Dalam normal yang baru, bank perlu melakukan evaluasi terhadap standar prosedur operasionalnya. Kegiatan mana yang benar-benar membutuhkan kehadiran nasabah ke bank perlu redefinisi. Protokol kesehatan perlu dikedepankan dengan tetap memastikan mitigasi risiko terhadap keamanan transaksi nasabah. Kegiatan administratif yang tidak benar-benar membutuhkan tatap muka, dapat dipindah ke layanan nasabah daring. Sebagai konsekuensinya, bank perlu memperkuat kapasitas pelayanan nasabah via call center maupun media sosial.
Pengawas Bank - OJK
COVID-19 mengeliminasi aktivitas bisnis yang mengandalkan pertemuan fisik. Memaksa bisnis menjadi lebih digital. Tak terkecuali di industri perbankan. Tetapi digital dalam perbankan tak cukup sekedar internet/mobile banking. Banyak aspek perbankan yang masih perlu transformasi digital.
Internet dan mobile banking memang menjadi backbone pelayanan bank di luar kantor cabang. Fungsinya menjadi semakin penting di masa di saat orang tidak bebas keluar rumah. Survei oleh penyedia teknologi pembayaran FIS (2020) mengkonfirmasi hal tersebut. Sebanyak 35% responden mengandalkan layanan antar makanan lebih sering dibandingkan sebelum pandemi. Selanjutnya, 40% responden mengaku akan lebih banyak berbelanja online daripada datang ke toko. Hal ini akan meningkatkan penggunaan digital banking serta uang elektronik.
Peningkatan transaksi digital banking juga penting bagi bank. Fee dari transaksi digital bisa menjadi alternatif pendapatan perbankan. Kohler (2013) mengungkapkan bahwa bagi bank retail, persentase pendapatan nonbunga yang tinggi punya efek positif bagi bank. Pendapatan nonbunga lebih stabil karena relatif tidak terpengaruh oleh kondisi ekonomi.
Di sisi lain, pendapatan bunga akan menurun pada masa krisis seperti pada saat pandemi saat ini. Menurut Pricewaterhousecoopers (2020), pendapatan bunga bank di Amerika Serikat semester I tahun 2020 lebih rendah USD1 miliar dibandingkan periode yang sama tahun lalu.

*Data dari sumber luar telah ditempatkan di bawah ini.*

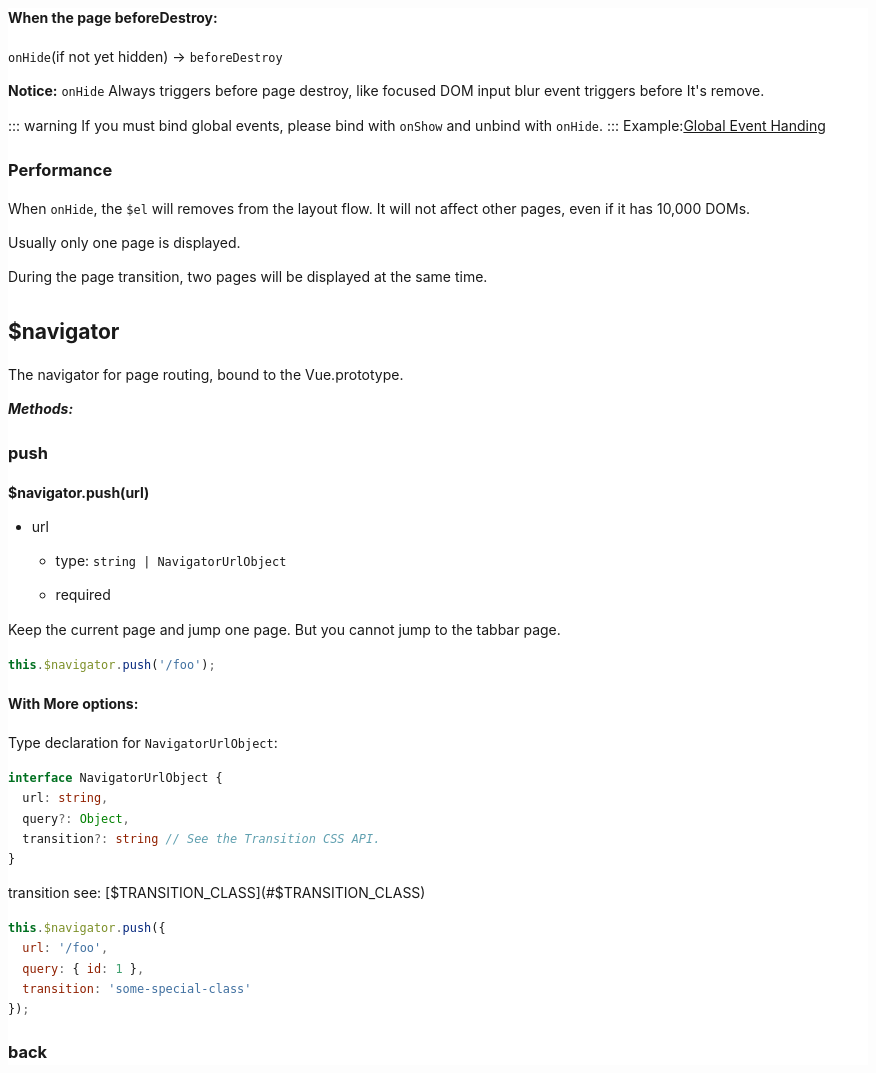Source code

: #### When the page beforeDestroy:

  `onHide`(if not yet hidden) -> `beforeDestroy`

**Notice:** `onHide` Always triggers before page destroy, like focused DOM input blur event triggers before It's remove.


::: warning
If you must bind global events, please bind with `onShow` and unbind with `onHide`.
:::
Example:[Global Event Handing](https://hezedu.github.io/history-navigation-vue/examples/global-event-handing.html)

### Performance
When `onHide`, the `$el` will removes from the layout flow. It will not affect other pages, even if it has 10,000 DOMs.

Usually only one page is displayed.

During the page transition, two pages will be displayed at the same time.


## $navigator
The navigator for page routing, bound to the Vue.prototype. 

___Methods:___
### push


**$navigator.push(url)**
  - url
      - type: `string | NavigatorUrlObject`


      - required

  Keep the current page and jump one page. But you cannot jump to the tabbar page.

```js
this.$navigator.push('/foo');
```

#### With More options:
Type declaration for <code id="typeNavigatorUrlObject">NavigatorUrlObject</code>:
```ts
interface NavigatorUrlObject {
  url: string,
  query?: Object,
  transition?: string // See the Transition CSS API.
}
```
transition see: [$TRANSITION_CLASS](#$TRANSITION_CLASS)
```js
this.$navigator.push({
  url: '/foo',
  query: { id: 1 },
  transition: 'some-special-class'
});
```
### back
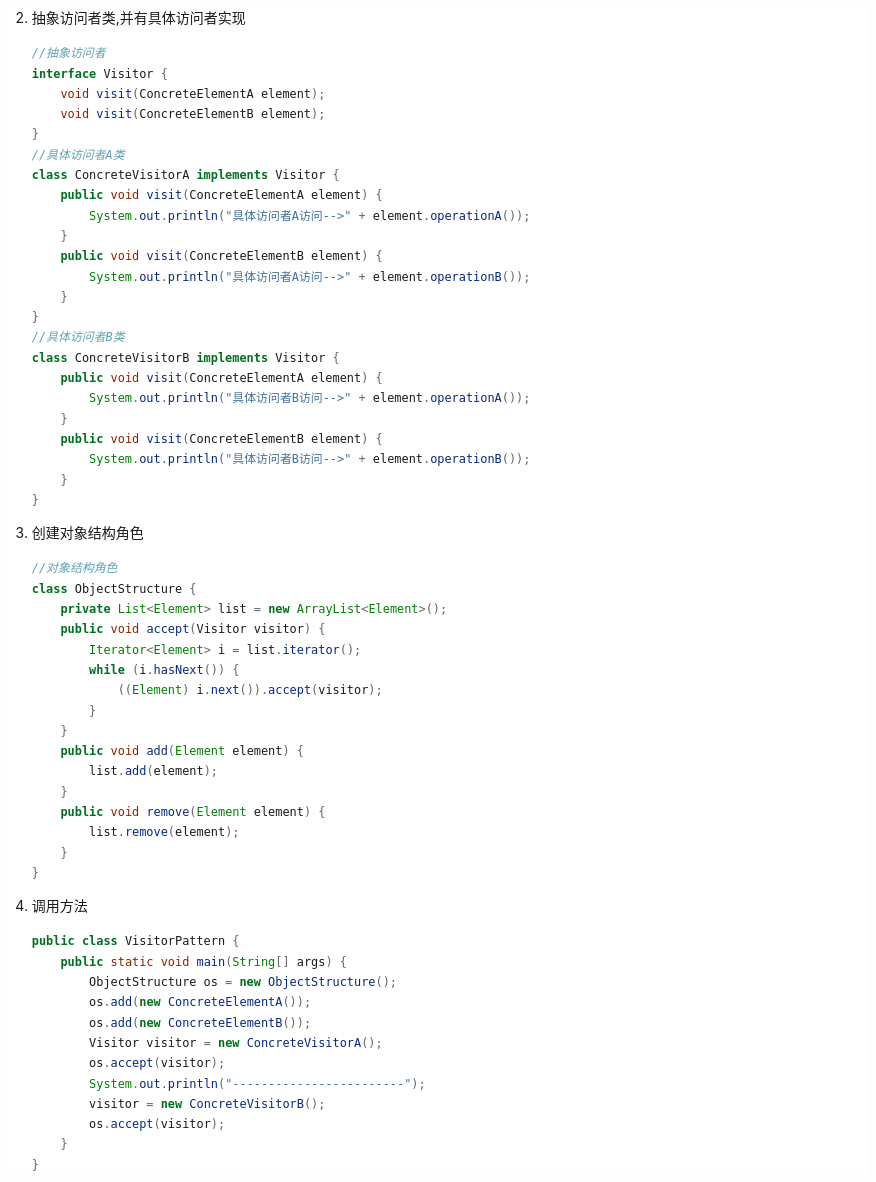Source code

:2. 抽象访问者类,并有具体访问者实现

   ```java
   //抽象访问者
   interface Visitor {
       void visit(ConcreteElementA element);
       void visit(ConcreteElementB element);
   }
   //具体访问者A类
   class ConcreteVisitorA implements Visitor {
       public void visit(ConcreteElementA element) {
           System.out.println("具体访问者A访问-->" + element.operationA());
       }
       public void visit(ConcreteElementB element) {
           System.out.println("具体访问者A访问-->" + element.operationB());
       }
   }
   //具体访问者B类
   class ConcreteVisitorB implements Visitor {
       public void visit(ConcreteElementA element) {
           System.out.println("具体访问者B访问-->" + element.operationA());
       }
       public void visit(ConcreteElementB element) {
           System.out.println("具体访问者B访问-->" + element.operationB());
       }
   }
   ```

3. 创建对象结构角色

   ```java
   //对象结构角色
   class ObjectStructure {
       private List<Element> list = new ArrayList<Element>();
       public void accept(Visitor visitor) {
           Iterator<Element> i = list.iterator();
           while (i.hasNext()) {
               ((Element) i.next()).accept(visitor);
           }
       }
       public void add(Element element) {
           list.add(element);
       }
       public void remove(Element element) {
           list.remove(element);
       }
   }
   ```

4. 调用方法

   ```java
   public class VisitorPattern {
       public static void main(String[] args) {
           ObjectStructure os = new ObjectStructure();
           os.add(new ConcreteElementA());
           os.add(new ConcreteElementB());
           Visitor visitor = new ConcreteVisitorA();
           os.accept(visitor);
           System.out.println("------------------------");
           visitor = new ConcreteVisitorB();
           os.accept(visitor);
       }
   }
   ```
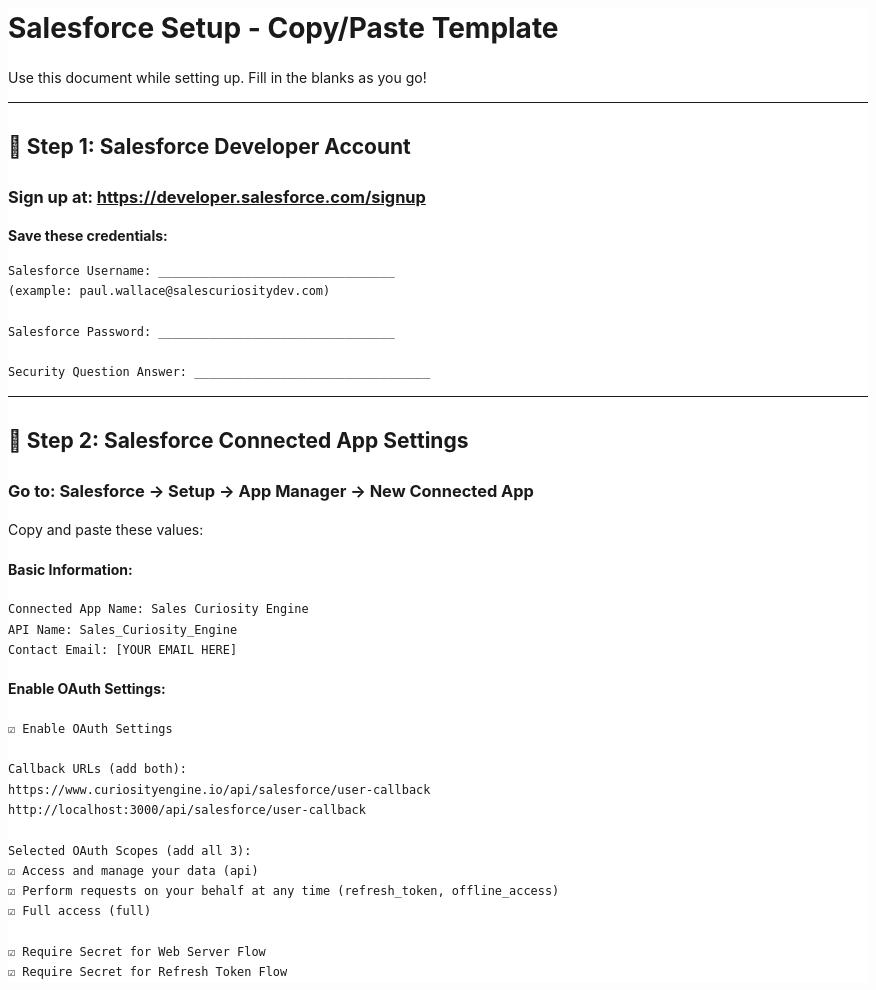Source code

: # Salesforce Setup - Copy/Paste Template

Use this document while setting up. Fill in the blanks as you go!

---

## 📝 Step 1: Salesforce Developer Account

### Sign up at: https://developer.salesforce.com/signup

**Save these credentials:**
```
Salesforce Username: _________________________________
(example: paul.wallace@salescuriositydev.com)

Salesforce Password: _________________________________

Security Question Answer: _________________________________
```

---

## 🔧 Step 2: Salesforce Connected App Settings

### Go to: Salesforce → Setup → App Manager → New Connected App

Copy and paste these values:

#### Basic Information:
```
Connected App Name: Sales Curiosity Engine
API Name: Sales_Curiosity_Engine
Contact Email: [YOUR EMAIL HERE]
```

#### Enable OAuth Settings:
```
☑️ Enable OAuth Settings

Callback URLs (add both):
https://www.curiosityengine.io/api/salesforce/user-callback
http://localhost:3000/api/salesforce/user-callback

Selected OAuth Scopes (add all 3):
☑️ Access and manage your data (api)
☑️ Perform requests on your behalf at any time (refresh_token, offline_access)
☑️ Full access (full)

☑️ Require Secret for Web Server Flow
☑️ Require Secret for Refresh Token Flow
```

Situasi ini tidak ideal bagi bank BUKU 1 yang tidak bisa memiliki layanan internet banking. Untungnya, Otoritas Jasa Keuangan (OJK) sudah mendorong bank umum kegiatan usaha (BUKU) 1 untuk berkonsolidasi atau memperkuat permodalan. Peraturan OJK Nomor 12/POJK.03/2020 tentang Konsolidasi Bank Umum yang terbit Maret 2020 mewajibkan bank mempunyai modal inti minimal sebesar Rp1 triliun pada akhir tahun ini. Dengan demikian, mulai tahun depan, minimal kelas bank adalah BUKU 2. Level ini dianggap punya cukup modal untuk memiliki layanan internet banking.

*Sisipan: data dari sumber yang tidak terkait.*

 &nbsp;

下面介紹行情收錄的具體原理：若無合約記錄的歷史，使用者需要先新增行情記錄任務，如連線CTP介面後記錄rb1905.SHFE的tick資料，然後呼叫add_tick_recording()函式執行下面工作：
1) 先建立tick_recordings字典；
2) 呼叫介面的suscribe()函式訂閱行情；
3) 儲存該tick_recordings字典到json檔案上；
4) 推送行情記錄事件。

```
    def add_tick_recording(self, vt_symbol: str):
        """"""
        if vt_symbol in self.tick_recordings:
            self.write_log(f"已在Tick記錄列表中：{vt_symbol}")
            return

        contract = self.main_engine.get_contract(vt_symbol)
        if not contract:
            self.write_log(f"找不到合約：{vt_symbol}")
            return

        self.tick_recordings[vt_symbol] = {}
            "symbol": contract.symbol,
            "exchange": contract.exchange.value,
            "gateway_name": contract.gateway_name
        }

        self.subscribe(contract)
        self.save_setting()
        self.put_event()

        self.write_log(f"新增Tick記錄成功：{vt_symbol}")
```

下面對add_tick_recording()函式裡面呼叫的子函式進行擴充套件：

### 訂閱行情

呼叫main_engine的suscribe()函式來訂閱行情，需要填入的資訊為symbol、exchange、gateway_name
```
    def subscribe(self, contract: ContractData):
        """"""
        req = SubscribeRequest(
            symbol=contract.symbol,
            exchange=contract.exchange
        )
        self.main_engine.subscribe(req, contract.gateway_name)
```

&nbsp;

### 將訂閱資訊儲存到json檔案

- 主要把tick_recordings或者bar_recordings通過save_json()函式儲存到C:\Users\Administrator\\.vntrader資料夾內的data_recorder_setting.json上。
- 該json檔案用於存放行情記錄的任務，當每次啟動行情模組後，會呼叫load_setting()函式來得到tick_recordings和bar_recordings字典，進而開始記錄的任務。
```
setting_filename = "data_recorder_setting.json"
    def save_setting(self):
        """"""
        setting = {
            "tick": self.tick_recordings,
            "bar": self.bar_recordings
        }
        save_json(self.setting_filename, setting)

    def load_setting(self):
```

Hanya saja, untuk mendapatkan fasilitas internet/mobile banking, banyak bank yang masih mewajibkan nasabahnya untuk datang ke cabang. Ini menjadi ironi tersendiri. Untuk mendapatkan layanan secara daring, nasabah justru perlu datang ke bank secara luring. Aktivitas administratif lain juga masih banyak yang mengharuskan nasabah datang ke cabang. Yang paling umum membuat bank meminta nasabah ke cabang adalah proses update data nasabah. Update data ini terkesan sepele, tetapi menjadi kunci dalam beberapa transaksi atau layanan bank.
Dalam normal yang baru, bank perlu melakukan evaluasi terhadap standar prosedur operasionalnya. Kegiatan mana yang benar-benar membutuhkan kehadiran nasabah ke bank perlu redefinisi. Protokol kesehatan perlu dikedepankan dengan tetap memastikan mitigasi risiko terhadap keamanan transaksi nasabah. Kegiatan administratif yang tidak benar-benar membutuhkan tatap muka, dapat dipindah ke layanan nasabah daring. Sebagai konsekuensinya, bank perlu memperkuat kapasitas pelayanan nasabah via call center maupun media sosial.